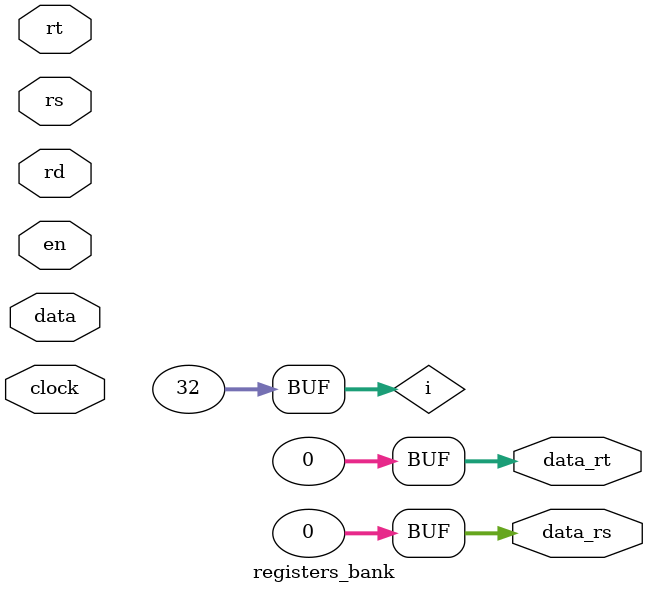
<source format=v>
module registers_bank (
	input clock,
	input [4:0] rd,
	input [4:0] rs,
	input [4:0] rt,
	input en,
	input [31:0] data,

	output reg [31:0] data_rs,
	output reg [31:0] data_rt
	
);

integer i;
reg [31:0] registers [15:0];

initial begin

  for (i = 0; i < 32; i = i + 1) begin
    registers[i] = 0;
  end
  
  data_rs = 0;
  data_rt = 0;
end

endmodule
</source>
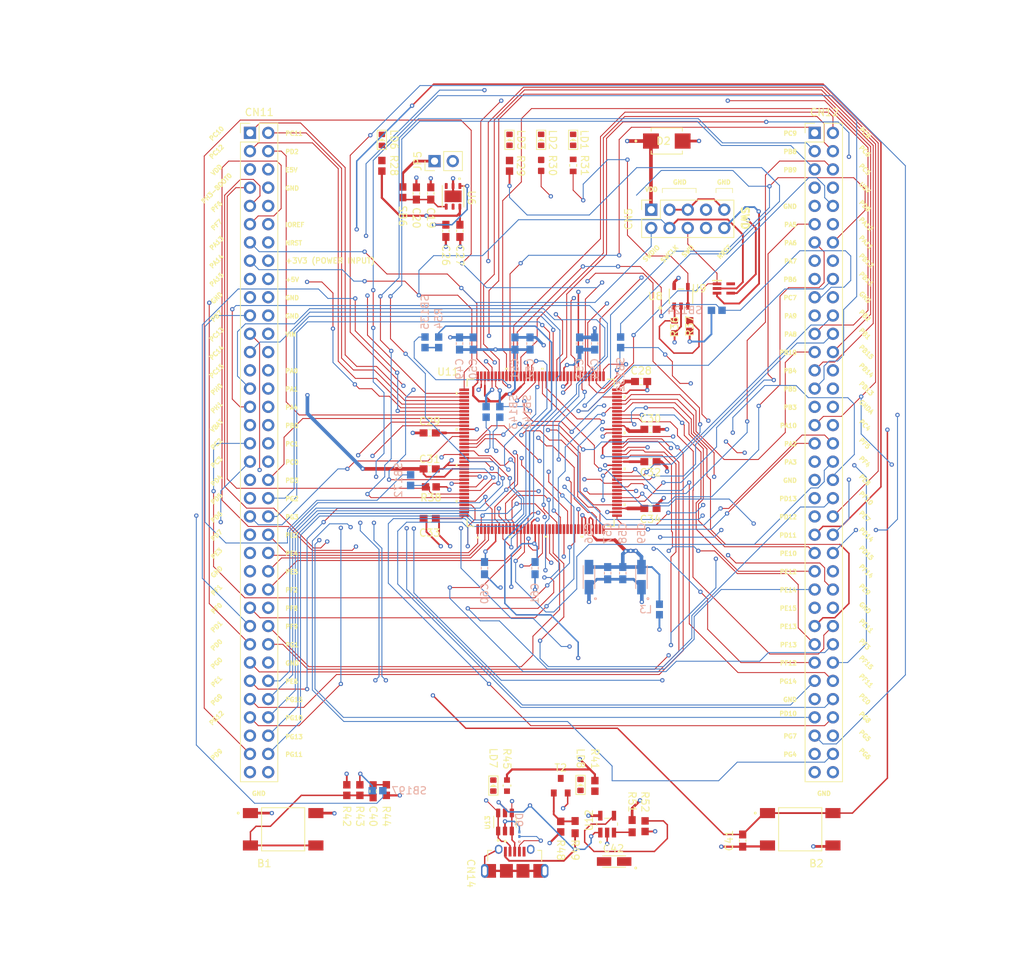
<source format=kicad_pcb>
(kicad_pcb
	(version 20240108)
	(generator "pcbnew")
	(generator_version "8.0")
	(general
		(thickness 1.91376)
		(legacy_teardrops no)
	)
	(paper "A4")
	(layers
		(0 "F.Cu" signal "Top Layer (T)")
		(1 "In1.Cu" signal "GND (2)")
		(2 "In2.Cu" signal "Signal (3)")
		(3 "In3.Cu" signal "PWR (4)")
		(4 "In4.Cu" signal "GND (5)")
		(31 "B.Cu" jumper "Bottom Layer (B)")
		(32 "B.Adhes" user "B.Adhesive")
		(33 "F.Adhes" user "F.Adhesive")
		(34 "B.Paste" user)
		(35 "F.Paste" user)
		(36 "B.SilkS" user "B.Silkscreen")
		(37 "F.SilkS" user "F.Silkscreen")
		(38 "B.Mask" user)
		(39 "F.Mask" user)
		(40 "Dwgs.User" user "User.Drawings")
		(41 "Cmts.User" user "User.Comments")
		(42 "Eco1.User" user "User.Eco1")
		(43 "Eco2.User" user "User.Eco2")
		(44 "Edge.Cuts" user)
		(45 "Margin" user)
		(46 "B.CrtYd" user "B.Courtyard")
		(47 "F.CrtYd" user "F.Courtyard")
		(48 "B.Fab" user)
		(49 "F.Fab" user)
		(50 "User.1" user)
		(51 "User.2" user)
		(52 "User.3" user)
		(53 "User.4" user)
		(54 "User.5" user)
		(55 "User.6" user)
		(56 "User.7" user)
		(57 "User.8" user)
		(58 "User.9" user)
	)
	(setup
		(stackup
			(layer "F.SilkS"
				(type "Top Silk Screen")
			)
			(layer "F.Paste"
				(type "Top Solder Paste")
			)
			(layer "F.Mask"
				(type "Top Solder Mask")
				(thickness 0.01016)
			)
			(layer "F.Cu"
				(type "copper")
				(thickness 0.03556)
			)
			(layer "dielectric 1"
				(type "prepreg")
				(thickness 0.4)
				(material "FR4")
				(epsilon_r 4.8)
				(loss_tangent 0.02)
			)
			(layer "In1.Cu"
				(type "copper")
				(thickness 0.03556)
			)
			(layer "dielectric 2"
				(type "prepreg")
				(thickness 0.24)
				(material "FR4")
				(epsilon_r 4.8)
				(loss_tangent 0.02)
			)
			(layer "In2.Cu"
				(type "copper")
				(thickness 0.03556)
			)
			(layer "dielectric 3"
				(type "prepreg")
				(color "Polyimide")
				(thickness 0.32004)
				(material "FR4")
				(epsilon_r 4.8)
				(loss_tangent 0.02)
			)
			(layer "In3.Cu"
				(type "copper")
				(thickness 0.03556)
			)
			(layer "dielectric 4"
				(type "prepreg")
				(thickness 0.32004)
				(material "FR4")
				(epsilon_r 4.8)
				(loss_tangent 0.02)
			)
			(layer "In4.Cu"
				(type "copper")
				(thickness 0.03556)
			)
			(layer "dielectric 5"
				(type "core")
				(thickness 0.4)
				(material "FR4")
				(epsilon_r 4.8)
				(loss_tangent 0.02)
			)
			(layer "B.Cu"
				(type "copper")
				(thickness 0.03556)
			)
			(layer "B.Mask"
				(type "Bottom Solder Mask")
				(color "Red")
				(thickness 0.01016)
			)
			(layer "B.Paste"
				(type "Bottom Solder Paste")
			)
			(layer "B.SilkS"
				(type "Bottom Silk Screen")
			)
			(copper_finish "None")
			(dielectric_constraints no)
		)
		(pad_to_mask_clearance 0)
		(allow_soldermask_bridges_in_footprints no)
		(pcbplotparams
			(layerselection 0x00010fc_ffffffff)
			(plot_on_all_layers_selection 0x0000000_00000000)
			(disableapertmacros no)
			(usegerberextensions no)
			(usegerberattributes yes)
			(usegerberadvancedattributes yes)
			(creategerberjobfile yes)
			(dashed_line_dash_ratio 12.000000)
			(dashed_line_gap_ratio 3.000000)
			(svgprecision 4)
			(plotframeref no)
			(viasonmask no)
			(mode 1)
			(useauxorigin no)
			(hpglpennumber 1)
			(hpglpenspeed 20)
			(hpglpendiameter 15.000000)
			(pdf_front_fp_property_popups yes)
			(pdf_back_fp_property_popups yes)
			(dxfpolygonmode yes)
			(dxfimperialunits yes)
			(dxfusepcbnewfont yes)
			(psnegative no)
			(psa4output no)
			(plotreference yes)
			(plotvalue yes)
			(plotfptext yes)
			(plotinvisibletext no)
			(sketchpadsonfab no)
			(subtractmaskfromsilk no)
			(outputformat 1)
			(mirror no)
			(drillshape 1)
			(scaleselection 1)
			(outputdirectory "")
		)
	)
	(net 0 "")
	(net 1 "Net-(U6-VOUT)")
	(net 2 "NRST")
	(net 3 "PA9")
	(net 4 "AVDD")
	(net 5 "PG13")
	(net 6 "PB0")
	(net 7 "PC1")
	(net 8 "PG9")
	(net 9 "PD0")
	(net 10 "PC14")
	(net 11 "PA15")
	(net 12 "PE5")
	(net 13 "PD7")
	(net 14 "PH1")
	(net 15 "PE3")
	(net 16 "PF7")
	(net 17 "PD9")
	(net 18 "PA4")
	(net 19 "PD5")
	(net 20 "PC13")
	(net 21 "PF9")
	(net 22 "PG15")
	(net 23 "PF0")
	(net 24 "PA14")
	(net 25 "PB7")
	(net 26 "PG1")
	(net 27 "PC3")
	(net 28 "PG11")
	(net 29 "PC0")
	(net 30 "PG0")
	(net 31 "PC2")
	(net 32 "PF1")
	(net 33 "PE2")
	(net 34 "PG2")
	(net 35 "PG3")
	(net 36 "PA0")
	(net 37 "PD4")
	(net 38 "PG10")
	(net 39 "PG12")
	(net 40 "PF8")
	(net 41 "PA13")
	(net 42 "PC15")
	(net 43 "PE4")
	(net 44 "PD6")
	(net 45 "PE1")
	(net 46 "PH0")
	(net 47 "PF2")
	(net 48 "PE6")
	(net 49 "PA1")
	(net 50 "PD3")
	(net 51 "PD1")
	(net 52 "PA10")
	(net 53 "PF13")
	(net 54 "PA7")
	(net 55 "PE7")
	(net 56 "PD12")
	(net 57 "PF12")
	(net 58 "PF3")
	(net 59 "PE10")
	(net 60 "PG7")
	(net 61 "PD15")
	(net 62 "PF5")
	(net 63 "PB1")
	(net 64 "PD10")
	(net 65 "PG4")
	(net 66 "PF15")
	(net 67 "PF4")
	(net 68 "PB14")
	(net 69 "PB2")
	(net 70 "PE13")
	(net 71 "PD14")
	(net 72 "PC4")
	(net 73 "PE12")
	(net 74 "PF14")
	(net 75 "PA6")
	(net 76 "PD8")
	(net 77 "PD13")
	(net 78 "PB15")
	(net 79 "PB6")
	(net 80 "PE8")
	(net 81 "PA2")
	(net 82 "PB13")
	(net 83 "PB3")
	(net 84 "PE15")
	(net 85 "PC7")
	(net 86 "PB4")
	(net 87 "PB10")
	(net 88 "PF10")
	(net 89 "PB12")
	(net 90 "PA5")
	(net 91 "PB11")
	(net 92 "PG8")
	(net 93 "PF11")
	(net 94 "PD11")
	(net 95 "PE9")
	(net 96 "PB5")
	(net 97 "PE14")
	(net 98 "PG14")
	(net 99 "PE0")
	(net 100 "PE11")
	(net 101 "PA3")
	(net 102 "PA8")
	(net 103 "Net-(LD3-A)")
	(net 104 "Net-(LD2-A)")
	(net 105 "Net-(LD1-A)")
	(net 106 "PH3-BOOT0")
	(net 107 "PC8")
	(net 108 "PC11")
	(net 109 "PD2")
	(net 110 "PC5")
	(net 111 "PC6")
	(net 112 "PF6")
	(net 113 "PC9")
	(net 114 "PC10")
	(net 115 "PC12")
	(net 116 "PB9")
	(net 117 "PB8")
	(net 118 "VDD")
	(net 119 "+3V3")
	(net 120 "Net-(B1-Pad1)")
	(net 121 "Net-(R29-Pad1)")
	(net 122 "Net-(R37-Pad1)")
	(net 123 "Net-(C40-Pad2)")
	(net 124 "unconnected-(CN5-KEY-Pad7)")
	(net 125 "unconnected-(CN5-NC{slash}TDI-Pad8)")
	(net 126 "Net-(U11-PB7)")
	(net 127 "Net-(U8-IN-)")
	(net 128 "Net-(U8-IN+)")
	(net 129 "PA11")
	(net 130 "PA12")
	(net 131 "GND")
	(net 132 "E5V")
	(net 133 "unconnected-(CN11-Pin_67-Pad67)")
	(net 134 "+5V")
	(net 135 "unconnected-(CN11-Pin_26-Pad26)")
	(net 136 "VIN")
	(net 137 "unconnected-(CN11-Pin_10-Pad10)")
	(net 138 "U5V")
	(net 139 "Net-(LD8-A)")
	(net 140 "Net-(R48-Pad1)")
	(net 141 "Net-(LD8-K)")
	(net 142 "USB_DP")
	(net 143 "Net-(R43-Pad1)")
	(net 144 "Net-(U6-EN)")
	(net 145 "PG5")
	(net 146 "USB_VBUS")
	(net 147 "Net-(JP5-Pin_1)")
	(net 148 "Net-(LD6-A)")
	(net 149 "Net-(LD7-A)")
	(net 150 "Net-(LD7-K)")
	(net 151 "Net-(U12-EN)")
	(net 152 "Net-(R54-Pad1)")
	(net 153 "unconnected-(U6-PG-Pad3)")
	(net 154 "USB_DN")
	(net 155 "IOREF")
	(net 156 "PG6")
	(footprint "Connector_PinSocket_2.54mm:PinSocket_2x36_P2.54mm_Vertical" (layer "F.Cu") (at 171.364648 38.275))
	(footprint "TS04_66_43_BK_260_SMT:SW_TS04-66-43-BK-260-SMT" (layer "F.Cu") (at 94.075 135.115))
	(footprint "RC0603FR-07330RL:RESC1607X60N" (layer "F.Cu") (at 137.421625 129.0829 90))
	(footprint "TAJA475K016R:CAPMP3216X166" (layer "F.Cu") (at 140.1 139.6 180))
	(footprint "CC0603KRX7R7BB104:CAPC1608X90" (layer "F.Cu") (at 145.15 79.5))
	(footprint "RC0603FR-07620RL:RC0603N_YAG" (layer "F.Cu") (at 125.2 129.0399 90))
	(footprint "RC0603FR-07330RL:RESC1607X60N" (layer "F.Cu") (at 104.74301 129.665 -90))
	(footprint "CC0603KRX7R7BB104:CAPC1608X90" (layer "F.Cu") (at 114.45 80 180))
	(footprint "SMD-LED-CLEAR-GREEN_0603_:LED-0603" (layer "F.Cu") (at 107.8 39.251448 90))
	(footprint "TS04_66_43_BK_260_SMT:SW_TS04-66-43-BK-260-SMT" (layer "F.Cu") (at 165.974648 135.115))
	(footprint "STM32L496ZGT6:LQFP144-20x20mm_STM" (layer "F.Cu") (at 129.875 82.75 90))
	(footprint "CC0603KRX7R7BB104:CAPC1608X90" (layer "F.Cu") (at 143.85 72.85))
	(footprint "RC0603FR-0722KL:RESC1607X60N" (layer "F.Cu") (at 132.671625 134.75 90))
	(footprint "47589-1001:MOLEX_47589-1001" (layer "F.Cu") (at 126.271625 141.25))
	(footprint "ESDALC6V1W5:SOT65P210X110-5N" (layer "F.Cu") (at 155.356638 59.9152))
	(footprint "Connector_PinSocket_2.54mm:PinSocket_2x36_P2.54mm_Vertical" (layer "F.Cu") (at 92.46 38.275))
	(footprint "RC0603FR-0710KL:RESC1607X60N" (layer "F.Cu") (at 144.4 134.685 90))
	(footprint "RC0603FR-0710KL:RESC1607X60N" (layer "F.Cu") (at 114.6154 87.5))
	(footprint "CC0603KRX5R7BB105:CAPC1608X90" (layer "F.Cu") (at 118.65 51.9016 -90))
	(footprint "STMPS2151STR:SOT95P280X145-5N" (layer "F.Cu") (at 139.1266 134.4 90))
	(footprint "MMBT9013:SOT-23" (layer "F.Cu") (at 132.671625 129.0519 90))
	(footprint "RC0603FR-0747KL:RESC1608X55"
		(layer "F.Cu")
		(uuid "6db23a35-a0ab-426e-8b11-0b2350d19ff9")
		(at 134.671625 134.8154 90)
		(descr "<b>RESISTOR</b>")
		(property "Reference" "R49"
			(at -3.1846 0 -90)
			(unlocked yes)
			(layer "F.SilkS")
			(uuid "ee4f7d1f-42df-4092-acb1-be7b9d778ed4")
			(effects
				(font
					(size 1.016 1.016)
					(thickness 0.15)
				)
			)
		)
		(property "Value" "47K"
			(at 1.115278 1.005248 90)
			(layer "F.Fab")
			(hide yes)
			(uuid "21e8c2de-799d-4e35-bcff-5678a79739b9")
			(effects
				(font
					(size 0.393799 0.393799)
					(thickness 0.15)
				)
			)
		)
		(property "Footprint" "RC0603FR-0747KL:RESC1608X55"
			(at 0 0 90)
			(layer "F.Fab")
			(hide yes)
			(uuid "8aaa5954-ff74-4cdb-af32-bf09e35c9458")
			(effects
				(font
					(size 1.27 1.27)
					(thickness 0.15)
				)
			)
		)
		(property "Datasheet" ""
			(at 0 0 90)
			(layer "F.Fab")
			(hide yes)
			(uuid "29eefb61-754c-4986-bacf-74c591b96251")
			(effects
				(font
					(size 1.27 1.27)
					(thickness 0.15)
				)
			)
		)
		(property "Description" "Resistor, small symbol"
			(at 0 0 90)
			(layer "F.Fab")
			(hide yes)
			(uuid "c63fbeae-aa8d-41bc-bc0a-9e15b68d8ae8")
			(effects
				(font
					(size 1.27 1.27)
					(thickness 0.15)
				)
			)
		)
		(property ki_fp_filters "R_*")
		(path "/97ea56c2-0e42-4929-9ad3-eaeadf2c36a7")
		(sheetname "Root")
		(sheetfile "stm32_official_prototype.kicad_sch")
		(attr smd)
		(fp_line
			(start 1.573 -0.683)
			(end 1.573 0.683)
			(stroke
				(width 0.0508)
				(type solid)
			)
			(layer "F.CrtYd")
			(uuid "1b76fa4a-5ed7-457c-a0f9-c9980185881c")
		)
		(fp_line
			(start -1.573 -0.683)
			(end 1.573 -0.683)
			(stroke
				(width 0.0508)
				(type solid)
			)
			(layer "F.CrtYd")
			(uuid "00bbbaae-1576-4d86-89a9-e3d7147ca759")
		)
		(fp_line
			(start 1.573 0.683)
			(end -1.573 0.683)
			(stroke
				(width 0.0508)
				(type solid)
			)
			(layer "F.CrtYd")
			(uuid "01702c89-e8e9-4e19-bba8-098a8492e65e")
		)
		(fp_line
			(start -1.573 0.683)
			(end -1.573 -0.683)
			(stroke
				(width 0.0508)
				(type solid)
			)
			(layer "F.CrtYd")
			(uuid "4fbc3f26-bd7b-47c7-9715-b2b98cc85253")
		)
		(fp_line
			(start -0.356 -0.432)
			(end 0.356 -0.432)
			(stroke
				(width 0.1016)
				(type solid)
			)
			(layer "F.Fab")
			(uuid "4d8d5262-d885-447a-b262-97b5fb42a07f")
		)
		(fp_line
			(start -0.356 0.419)
			(end 0.356 0.419)
			(stroke
				(width 0.1016)
				(type solid)
			)
			(layer "F.Fab")
			(uuid "a861948c-2893-4b32-94d6-fc20d44f5380")
		)
		(fp_poly
			(pts
				(xy 0.330546 -0.4801) (xy 0.8303 -0.4801) (xy 0.8303 0.470392) (xy 0.330546 0.470392)
			)
			(stroke
		
... [1455772 chars truncated]
</source>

┄┄┄┄┄┄┄┄┄┄┄┄┄┄┄┄┄┄┄┄

* **How to complete this task**
Copy out the range of lines above starting at the line with "129.875 82.75 90))" and ending at the line with "118.65 51.9016 -90))", exactly and including both.

* **Response area**
	(footprint "STM32L496ZGT6:LQFP144-20x20mm_STM" (layer "F.Cu") (at 129.875 82.75 90))
	(footprint "CC0603KRX7R7BB104:CAPC1608X90" (layer "F.Cu") (at 143.85 72.85))
	(footprint "RC0603FR-0722KL:RESC1607X60N" (layer "F.Cu") (at 132.671625 134.75 90))
	(footprint "47589-1001:MOLEX_47589-1001" (layer "F.Cu") (at 126.271625 141.25))
	(footprint "ESDALC6V1W5:SOT65P210X110-5N" (layer "F.Cu") (at 155.356638 59.9152))
	(footprint "Connector_PinSocket_2.54mm:PinSocket_2x36_P2.54mm_Vertical" (layer "F.Cu") (at 92.46 38.275))
	(footprint "RC0603FR-0710KL:RESC1607X60N" (layer "F.Cu") (at 144.4 134.685 90))
	(footprint "RC0603FR-0710KL:RESC1607X60N" (layer "F.Cu") (at 114.6154 87.5))
	(footprint "CC0603KRX5R7BB105:CAPC1608X90" (layer "F.Cu") (at 118.65 51.9016 -90))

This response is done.